About this Research Topic
Nonverbal behaviors such as gaze, facial expressions, gestures, vocal behavior carry significant information regarding a human’s personality, emotions, engagement, intentions, action goals and focus of attention. A large part of human communication takes place nonverbally (and often implicitly) during an explicit exchange of thoughts, attitudes, concerns and feelings. Analyzing basic principles of human communication through nonverbal signals is a long-standing research focus of cognitive and social psychology. However, automatic realization of such analyses, especially by using machine learning, or in general computational techniques is a relatively unexplored avenue, although these techniques can be very efficient and effective.
Automatised detection and analysis of nonverbal social signals can be of particular relevance not only to human-human, but also to human-robot interaction. Over the last decade, much research effort has been dedicated to improving robots’ capabilities regarding perceiving, interacting, and cooperating with humans. Indeed, social human-robot interaction requires augmenting robots’ more standard functionality by the ability to recognize and interpret human social signals, in order to be able to engage naturally and intuitively with a human. Simultaneously, research efforts are being put in examining the human side of the human-robot interaction, namely, the human mechanisms social cognition in interactions with artificial agents (embodied robots specifically). This is crucial in order to understand how the human brain processes social signals carried out by non-human agents, and whether such agents can evoke mechanisms of social cognition in humans. Also in this case, machine learning techniques prove useful to explore patterns of neural and behavioural activity of the human counterparts.
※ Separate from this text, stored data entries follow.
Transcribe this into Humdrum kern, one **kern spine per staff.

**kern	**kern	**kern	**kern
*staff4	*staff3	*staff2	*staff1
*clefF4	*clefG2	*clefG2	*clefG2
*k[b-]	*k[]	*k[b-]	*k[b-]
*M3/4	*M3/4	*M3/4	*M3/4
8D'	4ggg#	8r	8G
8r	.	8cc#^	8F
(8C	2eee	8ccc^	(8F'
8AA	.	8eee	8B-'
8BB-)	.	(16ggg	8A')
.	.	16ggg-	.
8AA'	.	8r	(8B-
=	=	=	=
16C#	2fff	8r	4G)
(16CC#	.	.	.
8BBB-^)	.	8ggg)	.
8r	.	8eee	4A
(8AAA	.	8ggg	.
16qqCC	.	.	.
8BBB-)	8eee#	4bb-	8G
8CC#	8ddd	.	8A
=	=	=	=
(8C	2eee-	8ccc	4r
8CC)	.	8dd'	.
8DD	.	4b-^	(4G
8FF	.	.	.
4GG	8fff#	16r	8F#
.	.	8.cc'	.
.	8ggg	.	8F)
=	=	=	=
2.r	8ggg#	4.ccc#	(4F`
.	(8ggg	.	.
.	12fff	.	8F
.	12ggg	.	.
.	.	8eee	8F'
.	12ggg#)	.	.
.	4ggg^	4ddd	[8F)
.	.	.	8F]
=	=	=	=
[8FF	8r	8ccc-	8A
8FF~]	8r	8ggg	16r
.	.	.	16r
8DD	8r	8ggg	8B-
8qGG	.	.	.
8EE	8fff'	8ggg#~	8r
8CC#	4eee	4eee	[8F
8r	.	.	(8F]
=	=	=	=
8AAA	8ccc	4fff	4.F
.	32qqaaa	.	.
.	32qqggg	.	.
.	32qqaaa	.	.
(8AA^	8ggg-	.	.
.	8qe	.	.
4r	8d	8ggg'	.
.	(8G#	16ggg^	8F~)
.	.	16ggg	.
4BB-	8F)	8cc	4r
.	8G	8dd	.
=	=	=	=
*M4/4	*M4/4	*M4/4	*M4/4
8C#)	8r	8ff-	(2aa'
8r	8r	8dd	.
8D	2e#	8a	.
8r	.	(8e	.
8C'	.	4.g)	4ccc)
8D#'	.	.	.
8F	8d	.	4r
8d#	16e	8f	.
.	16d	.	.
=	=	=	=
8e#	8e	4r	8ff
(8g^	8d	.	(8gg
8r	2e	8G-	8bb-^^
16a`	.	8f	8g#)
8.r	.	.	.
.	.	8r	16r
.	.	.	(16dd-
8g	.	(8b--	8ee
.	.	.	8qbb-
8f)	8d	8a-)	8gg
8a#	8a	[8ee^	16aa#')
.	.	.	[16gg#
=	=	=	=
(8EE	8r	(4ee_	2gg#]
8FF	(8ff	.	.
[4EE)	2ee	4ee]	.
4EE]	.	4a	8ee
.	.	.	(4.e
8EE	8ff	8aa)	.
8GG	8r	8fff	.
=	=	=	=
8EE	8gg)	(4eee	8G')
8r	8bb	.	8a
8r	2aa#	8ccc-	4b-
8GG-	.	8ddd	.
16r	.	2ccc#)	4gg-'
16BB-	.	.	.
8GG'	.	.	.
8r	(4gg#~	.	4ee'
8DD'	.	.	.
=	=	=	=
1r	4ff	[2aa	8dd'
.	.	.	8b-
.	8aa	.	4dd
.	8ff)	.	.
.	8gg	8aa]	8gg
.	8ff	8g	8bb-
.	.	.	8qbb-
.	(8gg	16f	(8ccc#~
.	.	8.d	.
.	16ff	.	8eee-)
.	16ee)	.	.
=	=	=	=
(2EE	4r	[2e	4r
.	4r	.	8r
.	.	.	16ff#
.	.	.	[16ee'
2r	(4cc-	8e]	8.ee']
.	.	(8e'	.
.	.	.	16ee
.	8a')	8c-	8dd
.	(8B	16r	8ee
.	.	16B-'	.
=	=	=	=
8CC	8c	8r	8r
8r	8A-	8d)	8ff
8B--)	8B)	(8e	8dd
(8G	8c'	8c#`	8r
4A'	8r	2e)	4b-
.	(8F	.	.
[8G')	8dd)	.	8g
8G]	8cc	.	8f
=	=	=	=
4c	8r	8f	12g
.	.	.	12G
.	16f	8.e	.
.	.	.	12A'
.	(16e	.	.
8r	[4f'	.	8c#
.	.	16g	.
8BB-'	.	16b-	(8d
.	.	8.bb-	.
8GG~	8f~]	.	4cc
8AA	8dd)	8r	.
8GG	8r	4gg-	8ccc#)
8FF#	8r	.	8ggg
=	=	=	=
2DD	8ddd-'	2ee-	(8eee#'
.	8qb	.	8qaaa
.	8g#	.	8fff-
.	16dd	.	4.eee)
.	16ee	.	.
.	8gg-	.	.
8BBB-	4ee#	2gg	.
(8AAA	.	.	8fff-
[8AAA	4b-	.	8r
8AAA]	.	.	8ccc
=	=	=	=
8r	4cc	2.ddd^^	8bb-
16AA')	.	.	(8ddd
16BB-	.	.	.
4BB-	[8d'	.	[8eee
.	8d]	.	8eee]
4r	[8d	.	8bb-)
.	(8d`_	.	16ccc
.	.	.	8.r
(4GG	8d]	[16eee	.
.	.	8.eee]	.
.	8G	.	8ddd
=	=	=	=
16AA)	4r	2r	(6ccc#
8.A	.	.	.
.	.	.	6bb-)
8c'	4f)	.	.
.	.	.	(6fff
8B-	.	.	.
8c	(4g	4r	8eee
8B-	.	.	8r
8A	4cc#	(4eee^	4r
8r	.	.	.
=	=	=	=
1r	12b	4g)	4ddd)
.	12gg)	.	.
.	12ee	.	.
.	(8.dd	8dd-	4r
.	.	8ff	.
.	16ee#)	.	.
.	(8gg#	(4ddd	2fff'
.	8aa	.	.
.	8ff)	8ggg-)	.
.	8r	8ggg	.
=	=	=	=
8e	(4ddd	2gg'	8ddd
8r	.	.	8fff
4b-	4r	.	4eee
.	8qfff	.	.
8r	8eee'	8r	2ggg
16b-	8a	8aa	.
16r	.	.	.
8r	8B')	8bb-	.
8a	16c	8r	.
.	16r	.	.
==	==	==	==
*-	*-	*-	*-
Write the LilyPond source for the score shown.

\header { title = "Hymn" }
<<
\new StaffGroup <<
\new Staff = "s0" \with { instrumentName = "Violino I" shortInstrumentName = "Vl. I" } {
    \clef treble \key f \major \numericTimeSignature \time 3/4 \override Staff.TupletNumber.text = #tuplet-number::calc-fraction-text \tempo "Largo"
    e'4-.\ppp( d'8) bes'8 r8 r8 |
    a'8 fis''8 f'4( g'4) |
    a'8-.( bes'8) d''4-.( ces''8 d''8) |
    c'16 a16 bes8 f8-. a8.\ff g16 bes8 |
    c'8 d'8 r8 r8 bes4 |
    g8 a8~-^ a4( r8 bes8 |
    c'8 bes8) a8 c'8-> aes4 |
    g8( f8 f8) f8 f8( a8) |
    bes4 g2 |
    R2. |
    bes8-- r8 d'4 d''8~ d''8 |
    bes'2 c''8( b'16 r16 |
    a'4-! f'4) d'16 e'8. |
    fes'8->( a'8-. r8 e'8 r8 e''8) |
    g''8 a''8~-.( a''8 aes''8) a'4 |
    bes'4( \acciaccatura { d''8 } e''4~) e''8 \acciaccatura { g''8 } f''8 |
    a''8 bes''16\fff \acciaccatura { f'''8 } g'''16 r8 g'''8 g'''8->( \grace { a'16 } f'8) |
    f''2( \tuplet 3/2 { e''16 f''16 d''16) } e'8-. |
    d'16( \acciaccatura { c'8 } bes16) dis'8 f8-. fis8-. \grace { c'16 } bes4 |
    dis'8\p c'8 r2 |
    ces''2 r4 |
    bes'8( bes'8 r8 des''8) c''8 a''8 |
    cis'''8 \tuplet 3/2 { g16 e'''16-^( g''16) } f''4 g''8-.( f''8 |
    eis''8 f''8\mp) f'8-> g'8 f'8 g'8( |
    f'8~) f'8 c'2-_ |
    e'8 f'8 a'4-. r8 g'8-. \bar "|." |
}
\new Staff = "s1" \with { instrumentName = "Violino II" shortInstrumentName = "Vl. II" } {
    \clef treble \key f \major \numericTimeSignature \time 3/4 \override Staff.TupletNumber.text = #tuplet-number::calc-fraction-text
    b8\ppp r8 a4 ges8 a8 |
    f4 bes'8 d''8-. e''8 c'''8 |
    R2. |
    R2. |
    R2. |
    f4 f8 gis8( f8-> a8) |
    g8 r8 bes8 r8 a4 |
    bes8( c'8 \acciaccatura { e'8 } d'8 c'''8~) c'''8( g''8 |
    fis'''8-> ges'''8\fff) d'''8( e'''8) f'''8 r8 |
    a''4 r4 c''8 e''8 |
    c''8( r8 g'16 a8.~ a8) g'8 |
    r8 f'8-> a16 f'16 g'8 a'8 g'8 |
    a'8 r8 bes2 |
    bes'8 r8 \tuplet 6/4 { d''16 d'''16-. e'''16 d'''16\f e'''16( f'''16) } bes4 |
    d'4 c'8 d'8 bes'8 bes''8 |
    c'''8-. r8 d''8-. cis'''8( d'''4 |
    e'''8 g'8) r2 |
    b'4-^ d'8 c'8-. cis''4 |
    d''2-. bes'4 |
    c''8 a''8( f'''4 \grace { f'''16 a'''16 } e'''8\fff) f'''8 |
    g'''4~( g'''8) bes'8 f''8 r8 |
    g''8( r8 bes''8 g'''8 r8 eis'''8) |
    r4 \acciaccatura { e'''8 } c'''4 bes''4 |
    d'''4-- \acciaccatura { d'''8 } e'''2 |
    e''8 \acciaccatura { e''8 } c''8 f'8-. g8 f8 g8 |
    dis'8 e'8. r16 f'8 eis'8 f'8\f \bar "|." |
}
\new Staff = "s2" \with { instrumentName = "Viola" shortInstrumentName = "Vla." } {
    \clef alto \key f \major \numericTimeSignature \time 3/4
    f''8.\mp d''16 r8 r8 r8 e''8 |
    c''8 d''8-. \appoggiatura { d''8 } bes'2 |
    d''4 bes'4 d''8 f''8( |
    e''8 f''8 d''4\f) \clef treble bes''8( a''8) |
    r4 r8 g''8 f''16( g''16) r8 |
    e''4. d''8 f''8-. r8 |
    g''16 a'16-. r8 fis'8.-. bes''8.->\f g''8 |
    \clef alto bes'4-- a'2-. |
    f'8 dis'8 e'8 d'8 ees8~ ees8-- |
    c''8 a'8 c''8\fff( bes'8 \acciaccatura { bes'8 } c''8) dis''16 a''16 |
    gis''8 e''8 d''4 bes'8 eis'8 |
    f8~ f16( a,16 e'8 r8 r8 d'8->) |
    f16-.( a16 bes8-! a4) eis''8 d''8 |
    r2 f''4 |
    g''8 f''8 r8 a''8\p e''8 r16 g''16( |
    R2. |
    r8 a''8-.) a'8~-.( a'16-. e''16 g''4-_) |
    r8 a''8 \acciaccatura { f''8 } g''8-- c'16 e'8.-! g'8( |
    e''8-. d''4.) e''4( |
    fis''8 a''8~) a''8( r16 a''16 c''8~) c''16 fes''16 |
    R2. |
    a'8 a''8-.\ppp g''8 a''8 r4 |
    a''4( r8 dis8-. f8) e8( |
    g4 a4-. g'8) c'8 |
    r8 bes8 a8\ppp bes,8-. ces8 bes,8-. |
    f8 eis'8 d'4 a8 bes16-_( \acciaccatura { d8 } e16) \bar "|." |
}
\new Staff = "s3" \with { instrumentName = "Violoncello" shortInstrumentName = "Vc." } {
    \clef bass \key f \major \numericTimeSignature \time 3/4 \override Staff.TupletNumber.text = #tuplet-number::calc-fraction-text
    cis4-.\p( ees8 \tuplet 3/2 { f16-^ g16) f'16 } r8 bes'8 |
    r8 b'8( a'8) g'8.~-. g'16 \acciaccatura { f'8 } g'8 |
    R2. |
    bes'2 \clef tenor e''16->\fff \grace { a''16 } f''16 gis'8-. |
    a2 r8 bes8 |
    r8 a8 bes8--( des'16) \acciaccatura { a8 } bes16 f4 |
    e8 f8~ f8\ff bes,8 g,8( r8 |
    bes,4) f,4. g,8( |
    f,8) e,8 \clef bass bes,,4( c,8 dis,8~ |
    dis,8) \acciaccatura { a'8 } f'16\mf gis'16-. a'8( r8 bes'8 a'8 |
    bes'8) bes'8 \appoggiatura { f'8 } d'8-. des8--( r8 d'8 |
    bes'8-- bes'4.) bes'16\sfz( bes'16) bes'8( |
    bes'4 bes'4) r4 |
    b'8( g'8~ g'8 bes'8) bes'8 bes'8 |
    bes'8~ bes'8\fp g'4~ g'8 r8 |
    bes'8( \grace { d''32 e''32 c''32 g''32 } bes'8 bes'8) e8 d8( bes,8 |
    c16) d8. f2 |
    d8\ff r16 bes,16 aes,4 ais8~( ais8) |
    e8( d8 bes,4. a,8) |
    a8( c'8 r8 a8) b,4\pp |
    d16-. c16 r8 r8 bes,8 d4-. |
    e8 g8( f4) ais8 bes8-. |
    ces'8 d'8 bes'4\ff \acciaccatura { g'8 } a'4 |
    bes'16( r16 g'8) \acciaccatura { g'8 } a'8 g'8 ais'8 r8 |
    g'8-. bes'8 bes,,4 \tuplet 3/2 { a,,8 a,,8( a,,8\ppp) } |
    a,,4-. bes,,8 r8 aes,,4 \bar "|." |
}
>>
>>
This Research Topic is dedicated to developing computational techniques for analysis of nonverbal social signals in human-human as well as human-robot interaction. Specifically, we focus on machine learning methodologies, but the topics can also cover other computational approaches as well as other types of nonverbal behavior analysis and multi-modal data, in the context of human-human and human-robot interaction analysis. Novel and innovative research papers, reviews, benchmarks, databases, simulation tools or new evaluation methodologies related to the topics given below are all welcome.
The topics of interest include but are not limited to:
- Social Signal Processing
- Emotion Recognition (in-the-wild, individuals or groups)
- Supervised/Unsupervised Machine Learning Models for Nonverbal Behavior Understanding
- Deep Learning Approaches for Nonverbal Behavior Analysis
- Computational modeling of mechanisms of social cognition
- Cooperation/competition in joint tasks
- Social signals in joint action
- Mechanisms of social cognition (joint attention, spatial perspective taking, action prediction, theory of mind) in human-human or human-robot interaction
- Neural correlates of mechanisms of social cognition
- Inference of intentions from behaviour (e.g. for Social Robotics)
- Automatic Human Social Behavior Understanding for Developmental Robotics
- Real-time Recognition of Gaze, Gestures, Affect, Facial Expressions, etc.
- Interactive and Active Learning for Social Robotics
- Transfer Learning for Human-Human and Human-Robot Interactions
- Affective Human-Robot Interaction
- Affective Human-Robot Collaboration
- Human-Robot Engagement Prediction
- Socially Assistive Human-Robot Interactions (e.g. for Heath, Education, Entertainment, Business)
- Interactional Synchrony Between Human and Social Robots
- Emotion-aware Robots
- Personality-aware Robots
- Human-Robot Interaction Styles
- Multimodal Expression of Emotion by Virtual Characters/Robots During Affective Interaction with Users
Keywords: Nonverbal Behavior, Social Robots, Multimodal Data Analysis, Machine Learning, Social Interactions
Important Note: All contributions to this Research Topic must be within the scope of the section and journal to which they are submitted, as defined in their mission statements. Frontiers reserves the right to guide an out-of-scope manuscript to a more suitable section or journal at any stage of peer review.